Records are tagged with a location - continent, country or specific states (for the USA). When a request is made, an IP check is used to confirm the geographic location of the client. The IP address of the record sent back to the client is the one that matches the clients state (for US clients only), country or continent, in that order. If the client IP address does not match any of these locations, it is routed to a default location which is defined by you.
Consider a client making a request from Manchester, England for a website that has multiple records across three different regions - Europe (London) region, Europe (Paris) region and US East (Northern Virginia) region. In this case, Route 53 will return the record in the region that matches the geographic location of the user - so Europe (London) in this instance.
A popular use case for geolocation routing is to restrict access to content based on the location of users. This is popular with online retailers that will typically route requests to a version of the website that matches the language and currency of the client - so a visitor from the UK will be routed to the UK site where prices are quoted in Pounds Sterling and the website is in English while French visitors will be routed to the French site where prices are in Euros and the website is in French.
Geoproximity Routing
This policy routes requests based on the shortest distance between a client and the record.
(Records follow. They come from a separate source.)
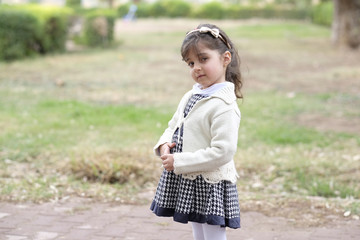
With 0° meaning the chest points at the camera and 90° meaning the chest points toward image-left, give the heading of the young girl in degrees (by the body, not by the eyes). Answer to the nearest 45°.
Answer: approximately 45°

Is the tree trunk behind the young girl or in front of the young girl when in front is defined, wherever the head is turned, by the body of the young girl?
behind

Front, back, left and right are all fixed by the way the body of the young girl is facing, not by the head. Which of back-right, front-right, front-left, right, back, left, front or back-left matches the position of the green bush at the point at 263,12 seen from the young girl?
back-right

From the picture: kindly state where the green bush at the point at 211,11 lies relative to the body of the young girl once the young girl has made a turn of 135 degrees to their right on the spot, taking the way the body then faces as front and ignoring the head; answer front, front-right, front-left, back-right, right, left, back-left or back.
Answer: front

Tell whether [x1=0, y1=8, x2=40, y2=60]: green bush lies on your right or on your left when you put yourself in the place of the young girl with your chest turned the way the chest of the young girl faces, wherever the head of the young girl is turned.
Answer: on your right

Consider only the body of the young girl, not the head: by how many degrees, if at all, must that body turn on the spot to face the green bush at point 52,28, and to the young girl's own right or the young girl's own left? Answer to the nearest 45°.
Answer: approximately 135° to the young girl's own right

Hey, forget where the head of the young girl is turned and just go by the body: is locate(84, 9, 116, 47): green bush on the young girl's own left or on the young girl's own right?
on the young girl's own right
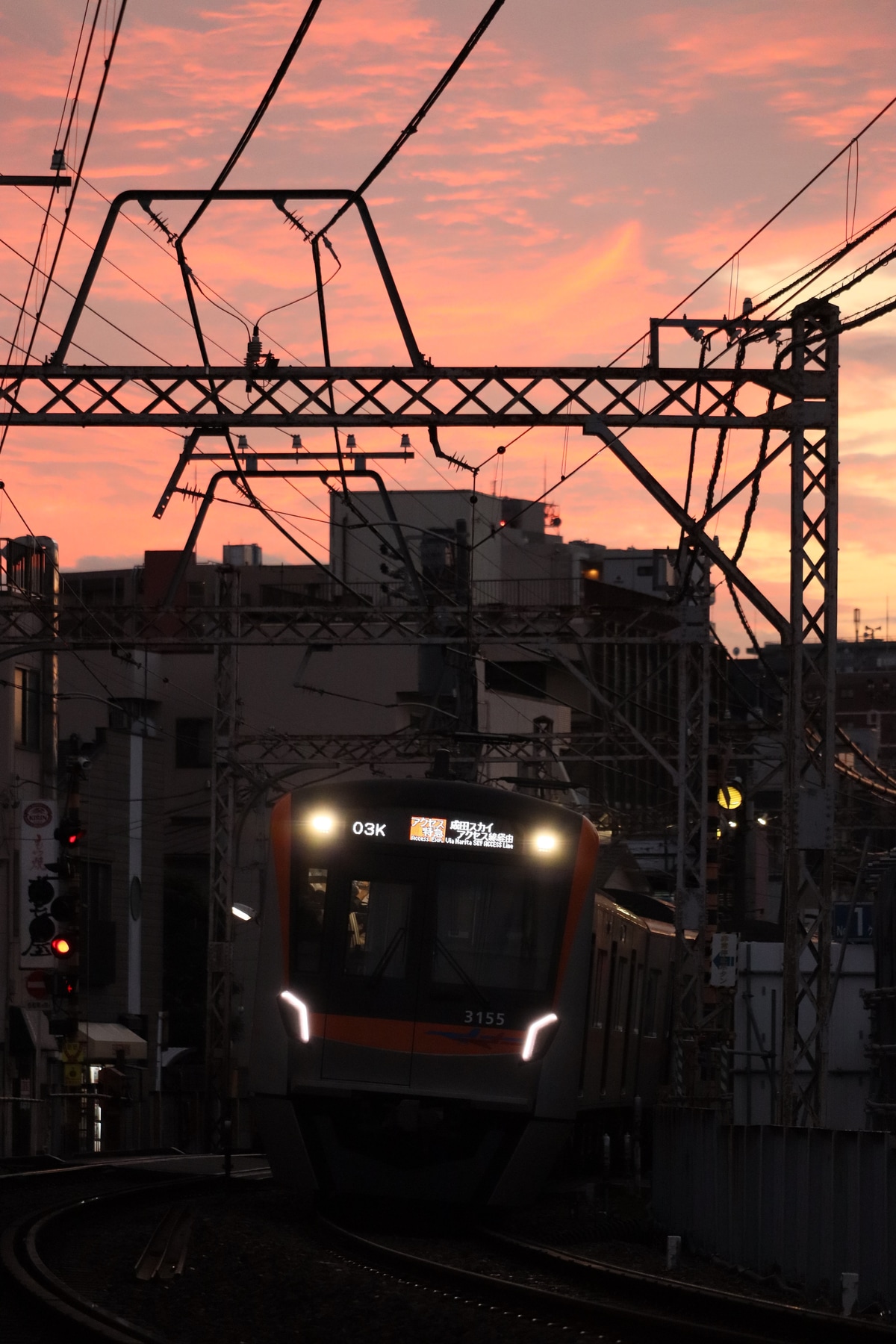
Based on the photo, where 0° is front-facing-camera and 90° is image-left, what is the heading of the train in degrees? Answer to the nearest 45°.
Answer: approximately 0°

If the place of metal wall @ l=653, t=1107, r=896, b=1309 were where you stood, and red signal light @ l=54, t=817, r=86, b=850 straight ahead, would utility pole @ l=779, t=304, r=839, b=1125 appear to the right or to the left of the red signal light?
right

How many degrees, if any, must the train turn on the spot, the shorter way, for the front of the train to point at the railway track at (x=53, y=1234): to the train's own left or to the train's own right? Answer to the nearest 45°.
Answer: approximately 45° to the train's own right

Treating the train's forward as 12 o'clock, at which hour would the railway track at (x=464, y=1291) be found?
The railway track is roughly at 12 o'clock from the train.

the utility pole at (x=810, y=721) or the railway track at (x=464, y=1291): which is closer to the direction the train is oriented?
the railway track

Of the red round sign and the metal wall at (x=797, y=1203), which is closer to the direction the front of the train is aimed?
the metal wall

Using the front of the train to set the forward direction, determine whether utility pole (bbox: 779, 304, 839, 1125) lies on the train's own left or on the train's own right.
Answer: on the train's own left

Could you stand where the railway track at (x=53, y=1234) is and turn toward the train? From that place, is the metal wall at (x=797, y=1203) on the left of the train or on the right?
right

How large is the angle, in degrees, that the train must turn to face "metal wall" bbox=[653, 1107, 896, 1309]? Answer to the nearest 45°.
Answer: approximately 45° to its left

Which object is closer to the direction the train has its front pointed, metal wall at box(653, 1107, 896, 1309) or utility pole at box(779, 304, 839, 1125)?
the metal wall

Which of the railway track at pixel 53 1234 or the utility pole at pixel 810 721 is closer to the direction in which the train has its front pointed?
the railway track

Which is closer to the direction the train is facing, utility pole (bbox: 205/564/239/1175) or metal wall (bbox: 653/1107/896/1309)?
the metal wall
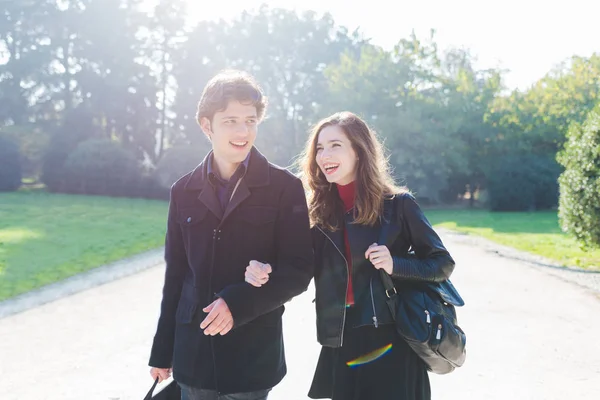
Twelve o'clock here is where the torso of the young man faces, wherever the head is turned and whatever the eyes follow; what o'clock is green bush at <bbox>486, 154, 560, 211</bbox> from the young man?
The green bush is roughly at 7 o'clock from the young man.

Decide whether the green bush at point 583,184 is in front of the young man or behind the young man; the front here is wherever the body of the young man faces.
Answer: behind

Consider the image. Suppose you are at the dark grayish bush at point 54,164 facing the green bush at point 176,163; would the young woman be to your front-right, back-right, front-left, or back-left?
front-right

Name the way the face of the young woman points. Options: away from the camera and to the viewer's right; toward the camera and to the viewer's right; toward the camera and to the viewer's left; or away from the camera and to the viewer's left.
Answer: toward the camera and to the viewer's left

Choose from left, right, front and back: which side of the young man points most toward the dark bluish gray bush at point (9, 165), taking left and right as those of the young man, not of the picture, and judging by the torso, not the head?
back

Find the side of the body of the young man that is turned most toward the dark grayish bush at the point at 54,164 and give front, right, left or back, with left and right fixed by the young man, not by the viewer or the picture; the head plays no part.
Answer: back

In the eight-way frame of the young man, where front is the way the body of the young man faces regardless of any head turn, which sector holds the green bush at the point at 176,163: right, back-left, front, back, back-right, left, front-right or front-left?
back

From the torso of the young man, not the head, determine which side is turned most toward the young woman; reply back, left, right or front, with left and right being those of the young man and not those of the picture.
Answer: left

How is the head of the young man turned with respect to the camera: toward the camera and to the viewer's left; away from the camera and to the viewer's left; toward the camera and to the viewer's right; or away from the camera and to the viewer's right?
toward the camera and to the viewer's right

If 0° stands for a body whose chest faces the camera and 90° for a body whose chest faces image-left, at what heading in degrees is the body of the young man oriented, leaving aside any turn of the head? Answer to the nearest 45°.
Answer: approximately 0°
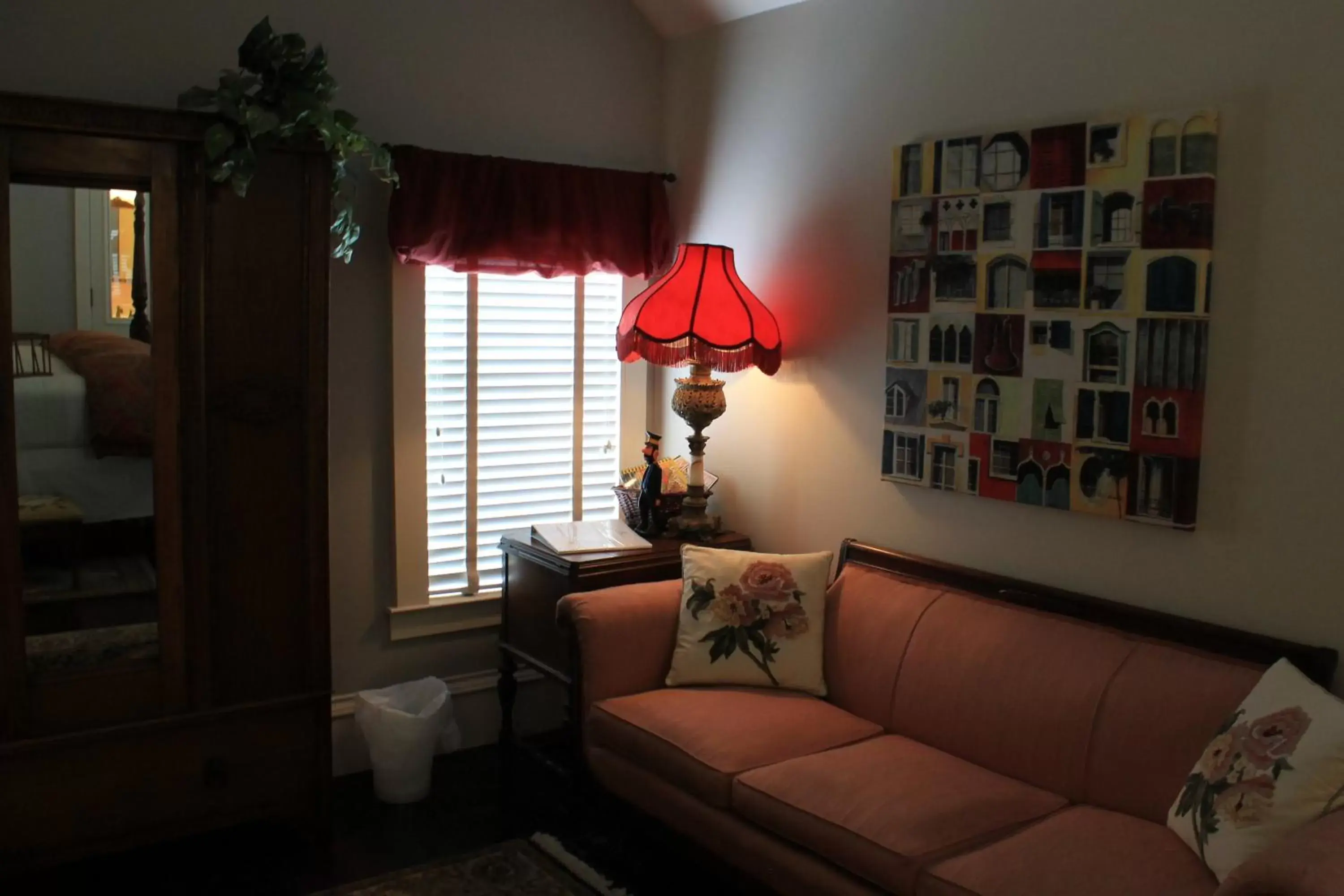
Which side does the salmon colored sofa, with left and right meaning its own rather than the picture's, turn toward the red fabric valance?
right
Records can be tagged based on the AWS region they are in or based on longitude and latitude coordinates.
At first, this seems similar to geolocation routing, but there is a difference. With geoproximity routing, requests will be routed based on the shortest distance between the client and the server. If the servers are in London and Northern Virginia regions and the client request is coming from Spain, the request will be routed to London since this is in closer proximity to Spain.
However, geoproximity routing allows for a bias (numerical value between -99 and +99).
The positive bias formula is:
Biased Distance = Actual distance * (1-(bias/100))
If we have a bias of +90 for the Northern Virginia (US East) region, then the biased distance between the client and the servers in Northern Virgina is reduced to just 630 km, compared to the actual distance of 6300 km between Northern Virginia and Madrid. This is shorter than the distance between Madrid and London. Traffic from Madrid will now be routed to Northern Virginia.
What is the use case for geoproximity routing? If servers in the the Europe (London) region are overwhelmed with requests from nearby countries, or if the servers in this region are currently undergoing maintenance, or the servers in Northern Virginia simply have more capacity allocated, requests can be routed to the servers in Northern Virginia by applying a bias towards this region. A positive bias applied to a region effectively shrinks the distance between the region and the location of the clients.
Geoproximity routing gives you additional flexibility to route requests based on where requests are coming from while also giving you the ability to route traffic to regions that may be underutilised. By applying a bias, you can dynamically control where requests are sent and are no longer constrained by the geographic distance between the client and the server.